Dal tadka from a road-side dhaba in Punjab or piping hot Sambar served in a typical Kerala thali over a pile of rice on a banana leaf! Both these dishes are extremely delicious but are poles apart. Funny enough, their base ingredients are almost similar but they taste vastly different... Reason - Tadka!
The proportion of spices in a Tadka, give the entire dish its taste and flavour. So, while a Punjabi Dal has a Hing-Jeera tadka to start with, Sambar has a typical mustard seed flavored tadka.
In India, there are over thousands of tadkas, depending upon the region, food & culture. In fact, tadka is sometimes so personal that different families of the same culture may change recipes and adapt it according to their individual taste.

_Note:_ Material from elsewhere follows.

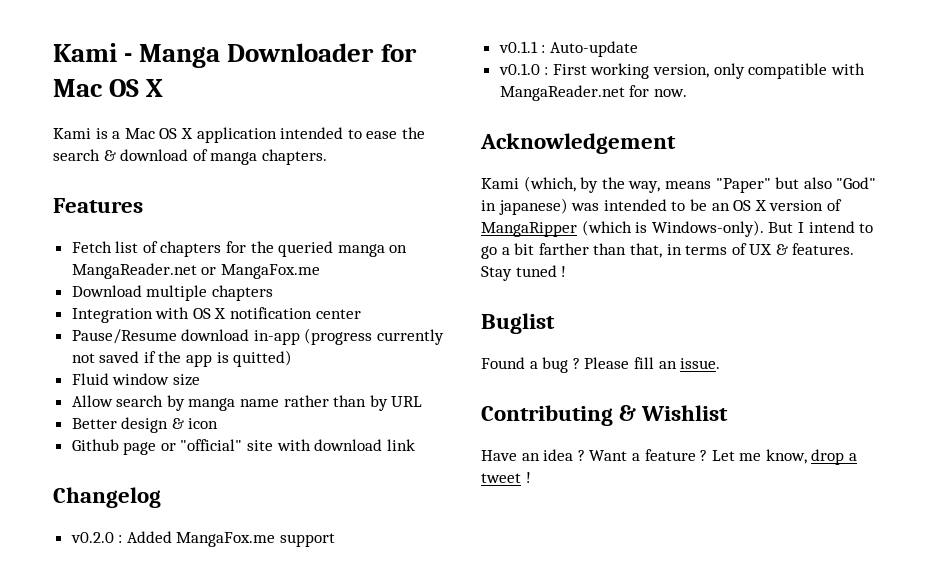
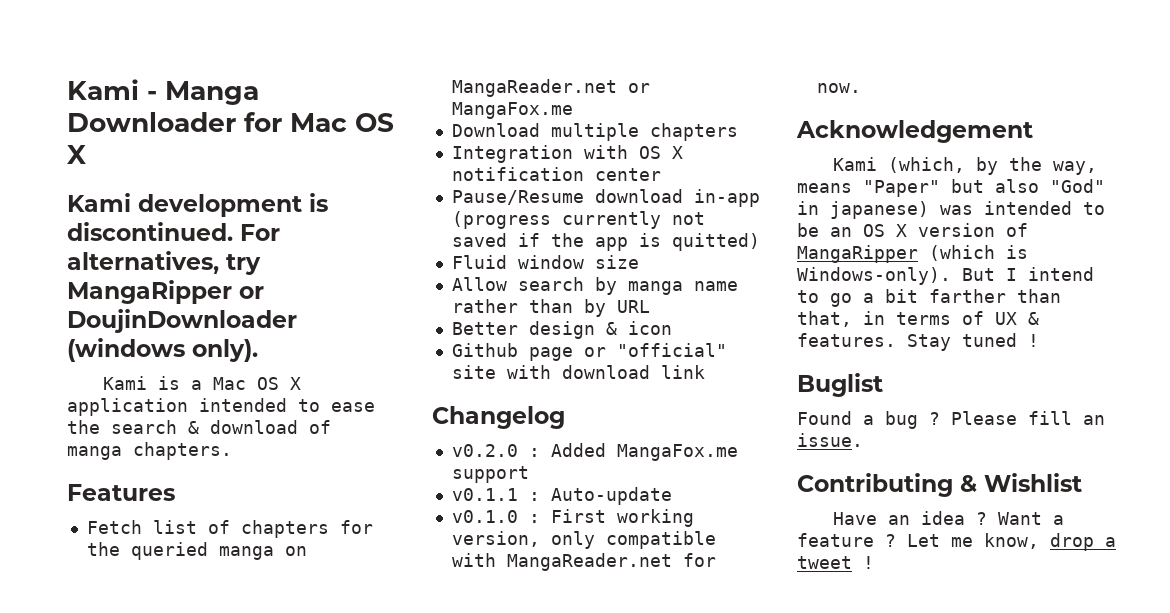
(164, 88) none -> [67,193,328,217] [67,222,280,241] [67,251,261,275] [67,280,264,304] [67,309,297,333] [67,338,258,362] // Kami development is discontinued. For alternatives, try MangaRipper or DoujinDownloader (windows only).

Even though there is so much diversity, one can still see a trend in the way regional tadkas are made. Lets look at Bengali cuisine - where almost every dish starts or ends with Panchphoron - a combination of radhuni, mustard, nigella seeds, fennel & fenugreek seeds. Or a Gujarathi cuisine which has a classic combination of Jeera, mustard, chilly & curry leaves in almost all dishes. A typical North Indian dish has a typical Hing- jeera tadka while a South Indian dish will have a mustard, chilly & curry leaf tadka!
These tadkas developed differently over time & have been influenced by the region, temperature, living conditions & of course the spices that grow locally. Many traditional families believe that only the lady of the house should make the Tadka as it defines the entire taste of the dish & thus keeps their culture alive.